Mürşid-i Azîzim Muzaffer Efendi Hazretlerine Amerikadaki bir radyo sohbetlerinde "İslâmiyetin bir aşk yolu olduğunu Hazret-i Peygamberin hayâtından nasıl öğreniriz" diye sorulunca buyurdular ki :
Cenâb-ı Hakk, "Levlâke levlâk lemâ halaktül eflâk" yani "Seni yaratmasaydım eflâki yaratmazdım, felekiyyâtı yani cihânı yaratmazdım" buyurmakdadır. Yine hadîs-i kudsîde, "Ben gizli bir hazîne idim, bana kendimi bildirmek sevdirildi ve ben mahlûkâtı halk etdim" buyurmakdadır. Eğer Kur`ân-ı Kerîm'den âyet beyyinât istiyorsa, esteîzübillah, "قُلْ اِنْ كُنْتُمْ تُحِبُّونَ اللّٰهَ فَاتَّبِعُون۪ي يُحْبِبْكُمُ اللّٰهُ وَيَغْفِرْ لَكُمْ ذُنُوبَكُمْۜ وَاللّٰهُ غَفُورٌ رَح۪يمٌ kul in küntüm tuhibbûnallahe fettebi'ûnî yuhbibkümüllahü ve yağfirleküm zünûbeküm vallahu gafûru'r-rahîm" yani "Söyle Habîbim Muhammed", sallallahahu aleyhi veselllem, "Eğer beni seviyorlarsa sana tâbi' olsunlar". Muhabbetle başladığının delâîl ve berâhini okumuş olduğumuz âyetle de zâhirdir. Allah'ın sevgisi olmasaydı, mahlûkatı halketmeyeceğini, ve yine "Levlâke levlâk lemâ halaktül eflâk" yani "Seni yaratmasaydım felekiyâtı, mahlûkâtı, dünyâyı, semâvâtı ve ardı yaratmayacakdım" demesi bunun apâşikâr, gün gibi bir burhânı ve delîli ve şâhididir.

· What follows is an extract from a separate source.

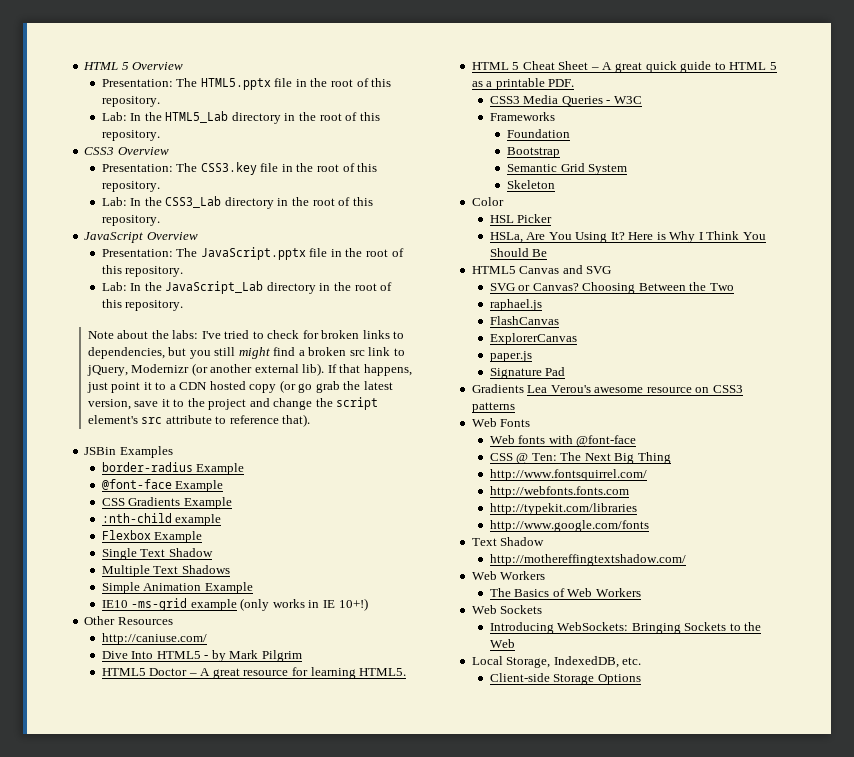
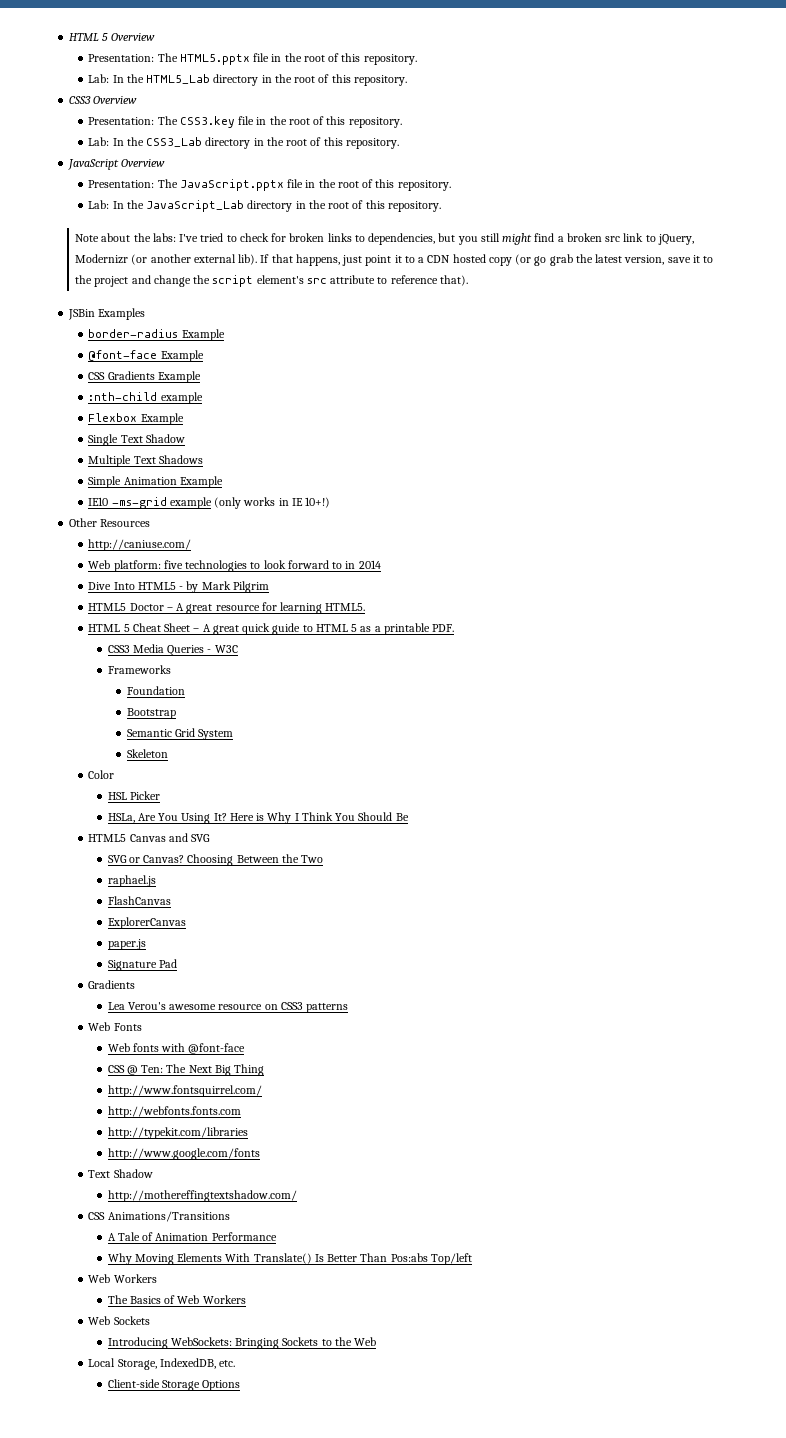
(207, 639) none -> [88,560,381,572] // Web platform: five technologies to look forward to in 2014
(524, 388) none -> (136, 984) //
(686, 560) none -> [88,1211,230,1222] [107,1232,277,1241] [107,1253,472,1265] // CSS Animations/Transitions // A Tale of Animation Performance // Why Moving Elements With Translate() Is Better Than Pos:abs Top/left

Yine ehl-i hakîkatin beyânı üzerine, sahabeden birisi Hazret-i Peygamber'e "Yâ Resûlallah ne vakitden beri nebîsiniz?" diye sorduğunda, Efendimiz, Âdem henüz toprak ile su arasında iken, çamuru yuğrulmadan ben nebî idim", yine, "Çamur ve su halk olunmadan da ben nebî idim" buyurmuşlardır.
Ve haberlerde şöyle gelmişdir, ehl-i hakîkat şöyle haber vermişdir. Allahu Zü'l-Celâl ve Tekaddes Hazretleri, bu mahlûkâtı halk edeceği vakitde, yani mahlukâtın halk etdirilmesi kendine kendinden sevdirildiği anda, kendi nûrundan bir nûr halk ederek, "Kün Muhammedâ" yani "Muhammed ol!" demiş ve halk olunan nûr Cenâb-ı Hakk'ın zâtını tevhîd etmişdir, "Lâ ilâhe illallah" demişdir. Cenâb-ı Hakk da Habîbinin nûrunun bu tevhîdine mukâbil "Muhammedü'r-Resûlullah" diyerek O'nun risâletini tasdîk etmiş ve mühürlemişdir.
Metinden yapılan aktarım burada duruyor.